Selasa, 02 Januari 2018

KENAPA AL QUDS JADI LEDAKAN ISU DI TAHUN 2017? | INI CERITANYA...


Tiba-tiba di penghujung tahun 2017, masyarakat di penjuru dunia dihenyakkan dengan pemberitaan bahwa Presiden Amerika Serikat Donald Trump memutuskan untuk memindahkan Kedutaan Besar Amerika Serikat untuk Israel dari kota Tel Aviv ke kota Al Quds (Jerussalem). Sebenarnya bukan tiba-tiba. Sebab keputusan untuk memindahkan Kedutaan Besar Amerika Serikat ke kota Al Quds sudah diketok palu oleh Kongres Amerika Serikat sejak 1995. Tapi sejak itu pula, pemerintah Amerika Serikat belum melaksanakan rekomendasi parlemennya. Sehingga, setiap Presiden Amerika Serikat selalu membuat kontrak perpanjangan keberadaan Kedutaan Besar Amerika Serikat di Tel Aviv.

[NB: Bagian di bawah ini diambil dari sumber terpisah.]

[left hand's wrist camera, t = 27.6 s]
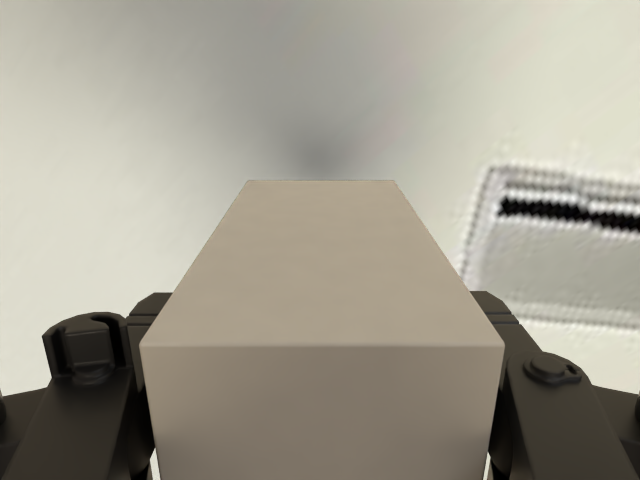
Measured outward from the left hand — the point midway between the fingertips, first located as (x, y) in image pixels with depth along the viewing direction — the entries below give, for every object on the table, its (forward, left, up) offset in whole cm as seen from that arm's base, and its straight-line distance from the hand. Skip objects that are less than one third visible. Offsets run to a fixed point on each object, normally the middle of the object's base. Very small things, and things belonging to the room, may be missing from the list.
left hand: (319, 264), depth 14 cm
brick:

Perpanjangan demi perpanjangan, dari satu presiden ke presiden berikutnya. Terakhir diperpanjang oleh Presiden Barack Obama, yang akan berakhir pada bulan Mei 2017. Inilah poinnya. Kontrak perpanjangan akan habis pada Mei 2017, dan setahun sebelumnya Calon Presiden Amerika Serikat Donald Trump terus mengangkat dalam isu kampanyenya bahwa akan memindahkan Kedutaan Besar-nya ke kota Al Quds. Janji kampanye inilah yang ditagih oleh parlemen tak lama setelah terpilihnya Donald Trumps secara resmi sebagai Presiden Amerika Serikat.

Hal itulah, yang bila kita kembali membuka-buka berita di awal tahun 2017, akan kita temukan berita yang mengabarkan bahwa lebih dari 100 anggota Kongres telah mengirimkan surat kepada Presiden Donald Trump pada tanggal 25 Januari. Isinya adalah menanyakan janji kampanye Donald Trump yang akan memindahkan Kedutaan Besar Amerika Serikat ke kota Al Quds. Kapan dipindahkan? Demikian kira-kira pesan umumnya.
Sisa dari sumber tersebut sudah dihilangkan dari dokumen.